Checking an asset based on its market capitalization isn’t an exclusive feature for cryptos. In Forex, for instance, you need to do pretty much the same market research to find a suitable currency pair for your needs.
But there’s a bit of a difference in Forex. You see, people usually tend to trade currencies that are local or widely-accepted in their areas, and brokers that provide them fine-tune their offerings based on those preferences. As we can see in the XM no deposit bonus reviewed here, the conditions offered for this promotion are best suited for the EUR/USD pair - a pair most often traded in developed countries.
So, whenever you’re looking for your preferred cryptocurrency, start from its market capitalization; it’ll help you extract a lot of the information about the asset. As of right now, the highest market capitalization comes on Bitcoin, Ethereum, XRP, and Litecoin, so, investing in one of these assets can be a relatively reasonable decision.
Moving on, the next important thing you need to check out about your crypto is the usual volatility levels. Generally, the majority of crypto coins are pretty volatile but there are some that go way overboard in terms of price fluctuations.
Now, there are two sides to the coin you need to consider: On the one side, high volatility can increase your chances of yielding larger profits much faster than in any other market. And who doesn’t want faster and larger profits, right?
On the flip side, however, the same level of frenzied volatility can easily destroy your entire trading account. In one second, your prospects may be looking up and in the other, the price can dunk way below the previous rates, taking your budget with it.

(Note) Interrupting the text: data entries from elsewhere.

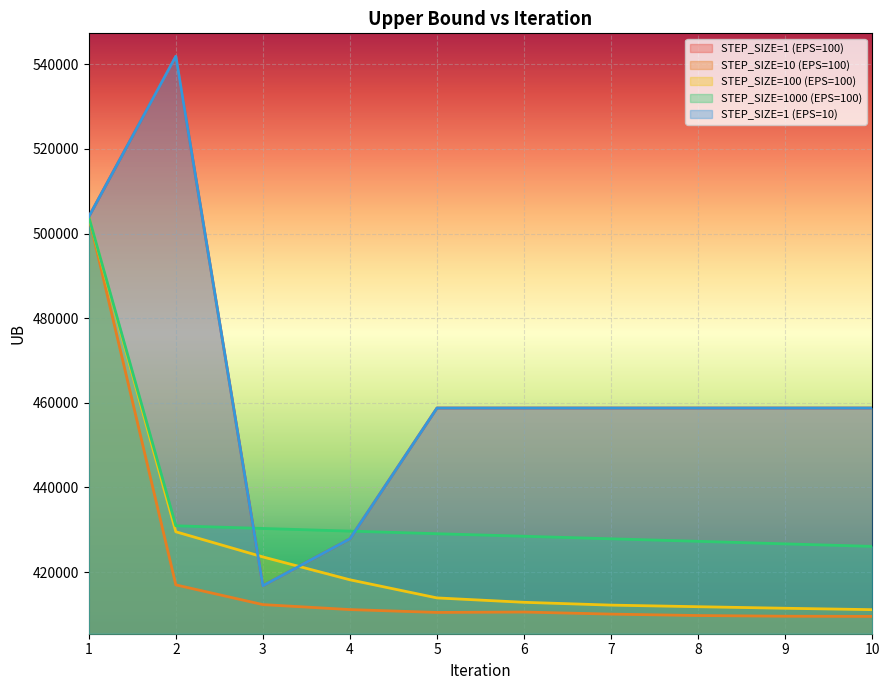

Which series changed the most between 7 and 8?

STEP_SIZE=1000 (EPS=100)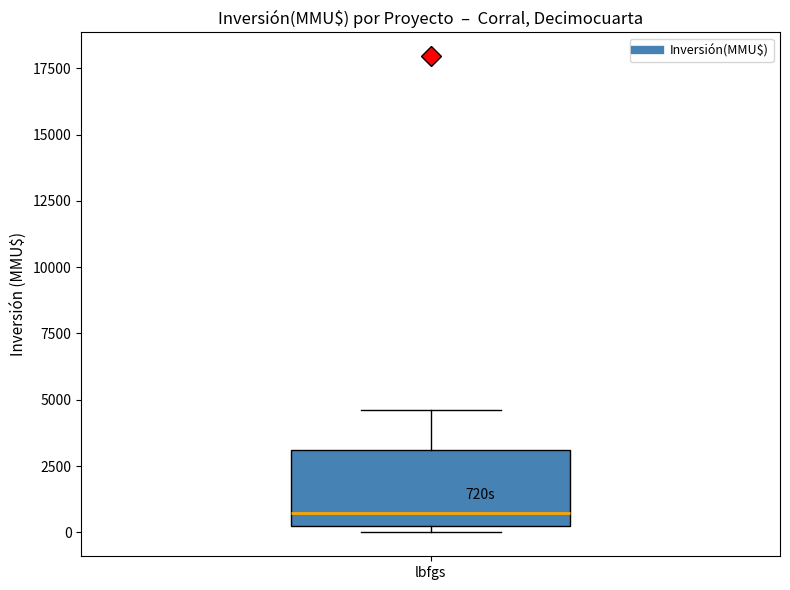

Read this box plot against the y-axis: the position of the median line, the range covered by the box, and the ends of both whiskers. The values are not printed on the chart, so give them approximately, as read against the axis.

median 500, box 0 to 3000, whiskers 0 (just below the box's lower edge) to 4500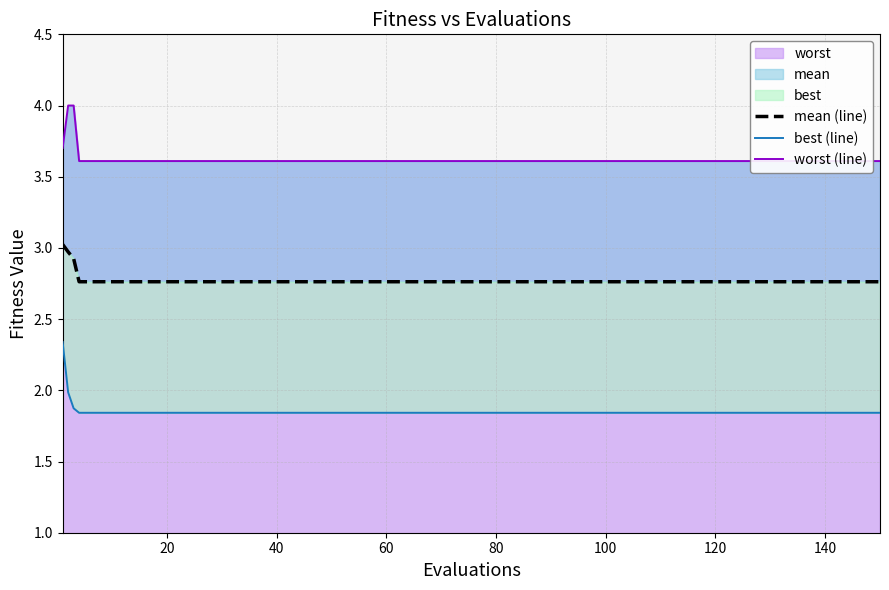

What is the lowest value of the mean (line) series?

2.8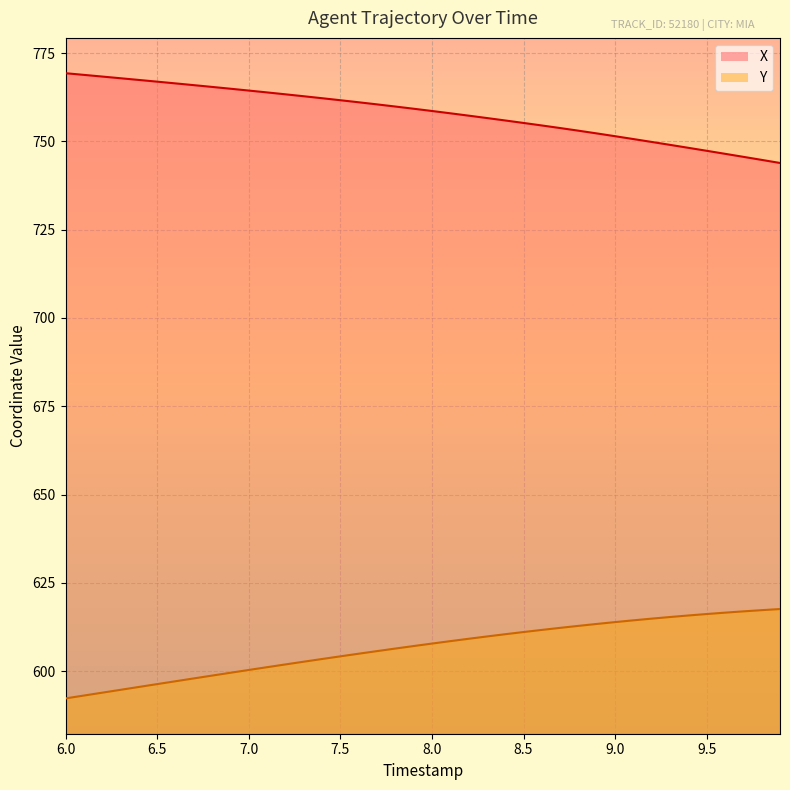

True or false: X and Y cross at least once.

False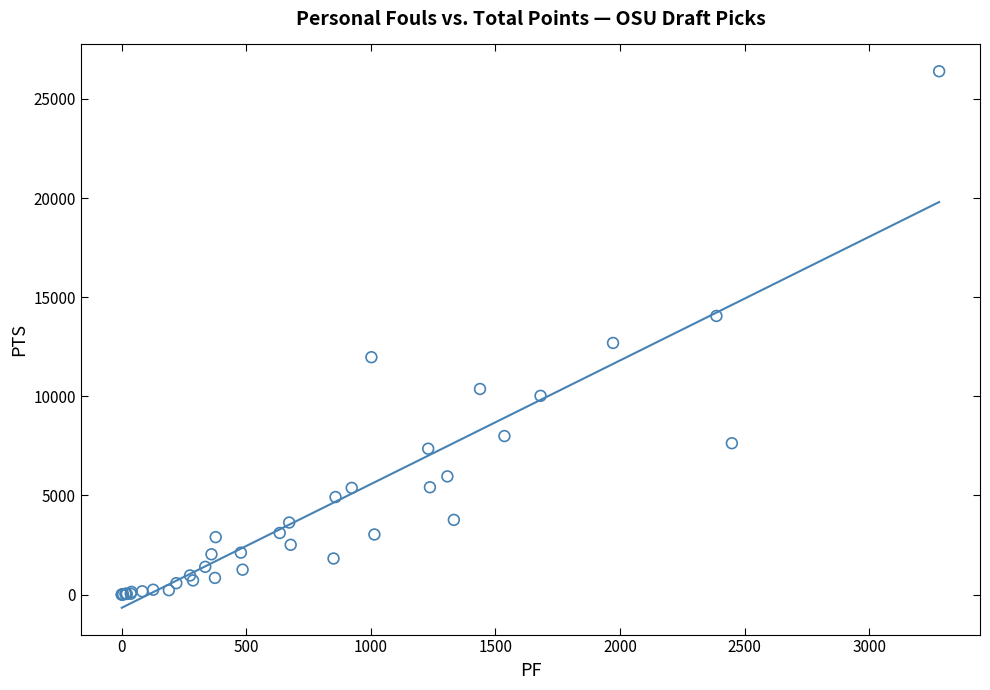

What Y value in the scatter plot is closest to 13197?

12690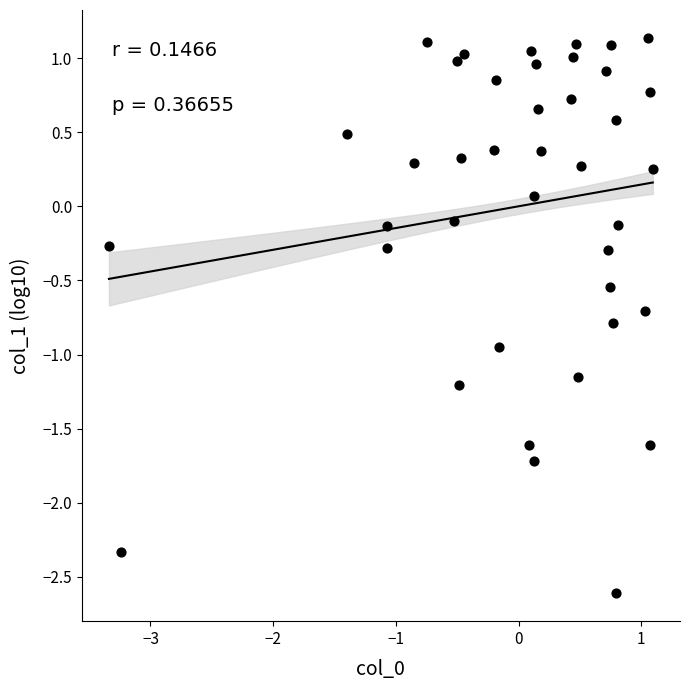

What is the range of Y values (max minus min)?

3.7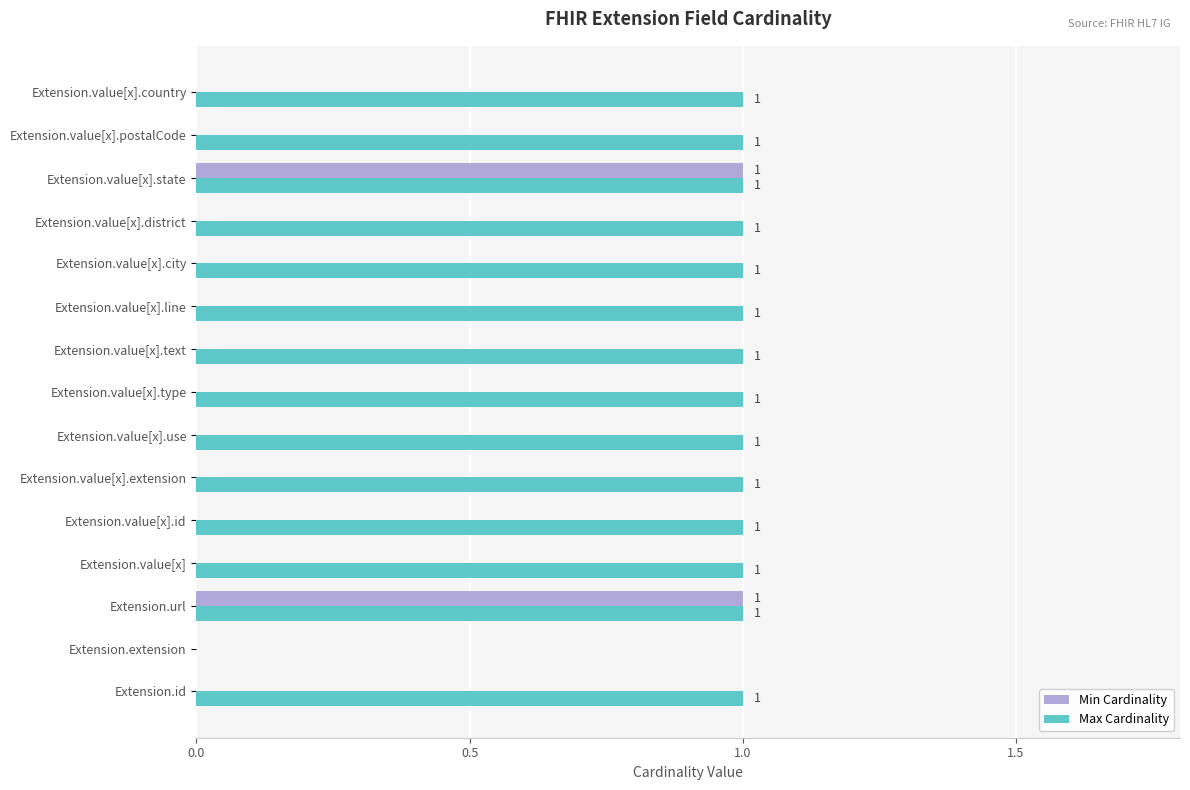

What is the sum of all Max Cardinality values?

14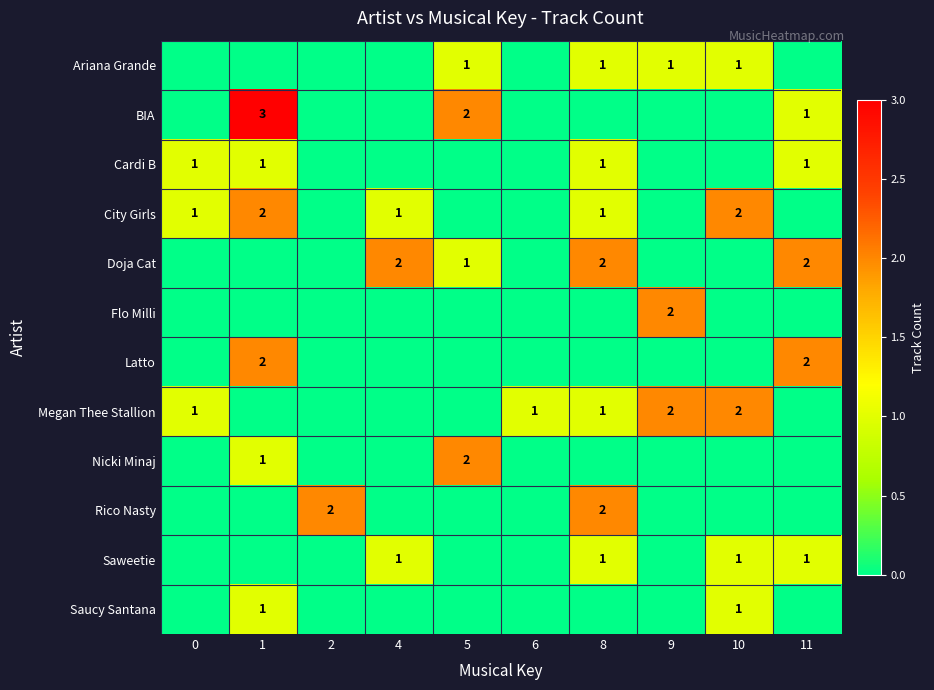

Is it true that Megan Thee Stallion equals 1 at 10?

False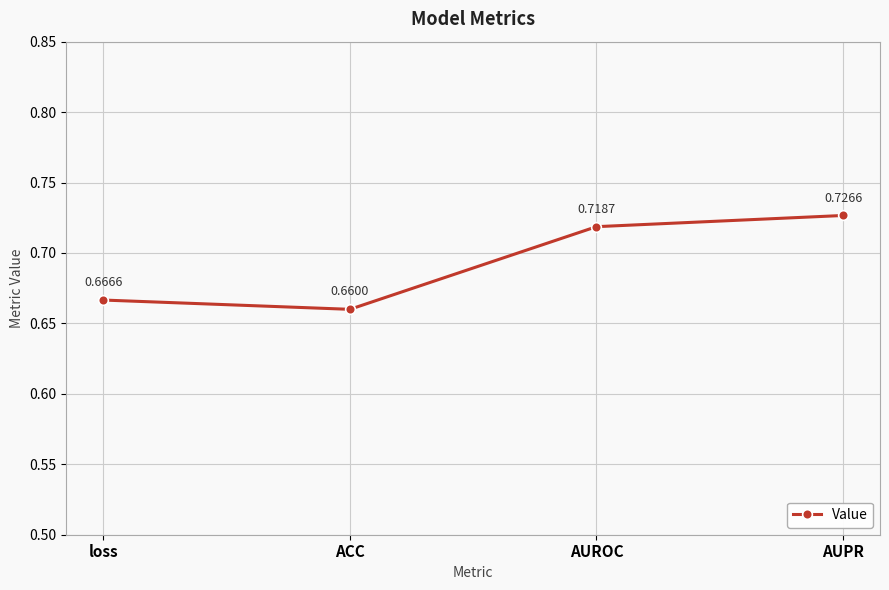

What is the label of the 1st point from the right?

AUPR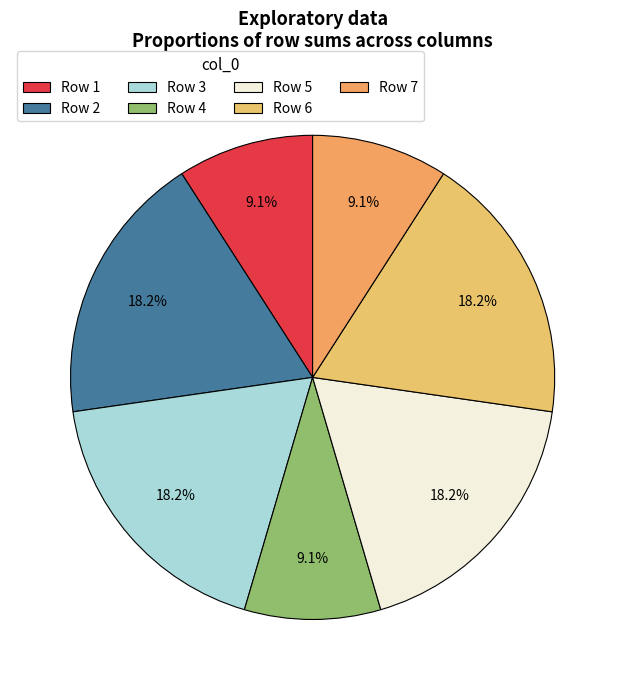

How many slices are in this pie chart?

7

So, it’s all about balancing these two sides of a coin and choosing a crypto-based on your needs. If you’re capable of withstanding the crazy price shifts and ensuing losses of Okschain or any other volatile cryptocurrency, you can certainly go ahead and trade it; but if you want more stable crypto, then you should start looking at stablecoins.
Speaking of stablecoins, lets elaborate on this subject a little bit more. First things first, what is a stablecoin? Well, it’s still a cryptocurrency that is usually embedded into the blockchain, yet it has different characteristics that ultimately define its price.
Instead of its own supply and demand features, a stablecoin is pegged with a different asset and its price characteristics. For example, the USDT stablecoin, also known as Tether, is tethered (no pun intended) to the US dollar, so that the USDT/USD exchange rate is exactly 1.
What this means is that when investing in a stablecoin, you’re getting the best of two worlds. On the one hand, it’s still a blockchain-based coin with enhanced security and reliability, and on the other, it has price stability and predictability of a fiat currency.
So, going for a stablecoin can also prove more beneficial if you value things like stability and predictability in trading.
Everyone has different needs
In the guide above, I specifically noted that your crypto of choice should be the one that responds to your specific needs and wants. It’s your personal knowledge and experience in the market that determines the exact profitability of any trading asset, not just a cryptocurrency.
So, when you’re looking for a crypto asset to invest in, take those three aspects noted in this article and fit them into your trading routine. For instance, if you’re a risk-taker and want to trade in a frenzied rate, you should by any means go for volatile crypto and generate as many profits as possible.
And if you’re someone who appreciates more stability in their trading ventures, choosing non-volatile crypto or a stablecoin altogether can be more beneficial. Either way, you should make an asset work for you, not the other way around.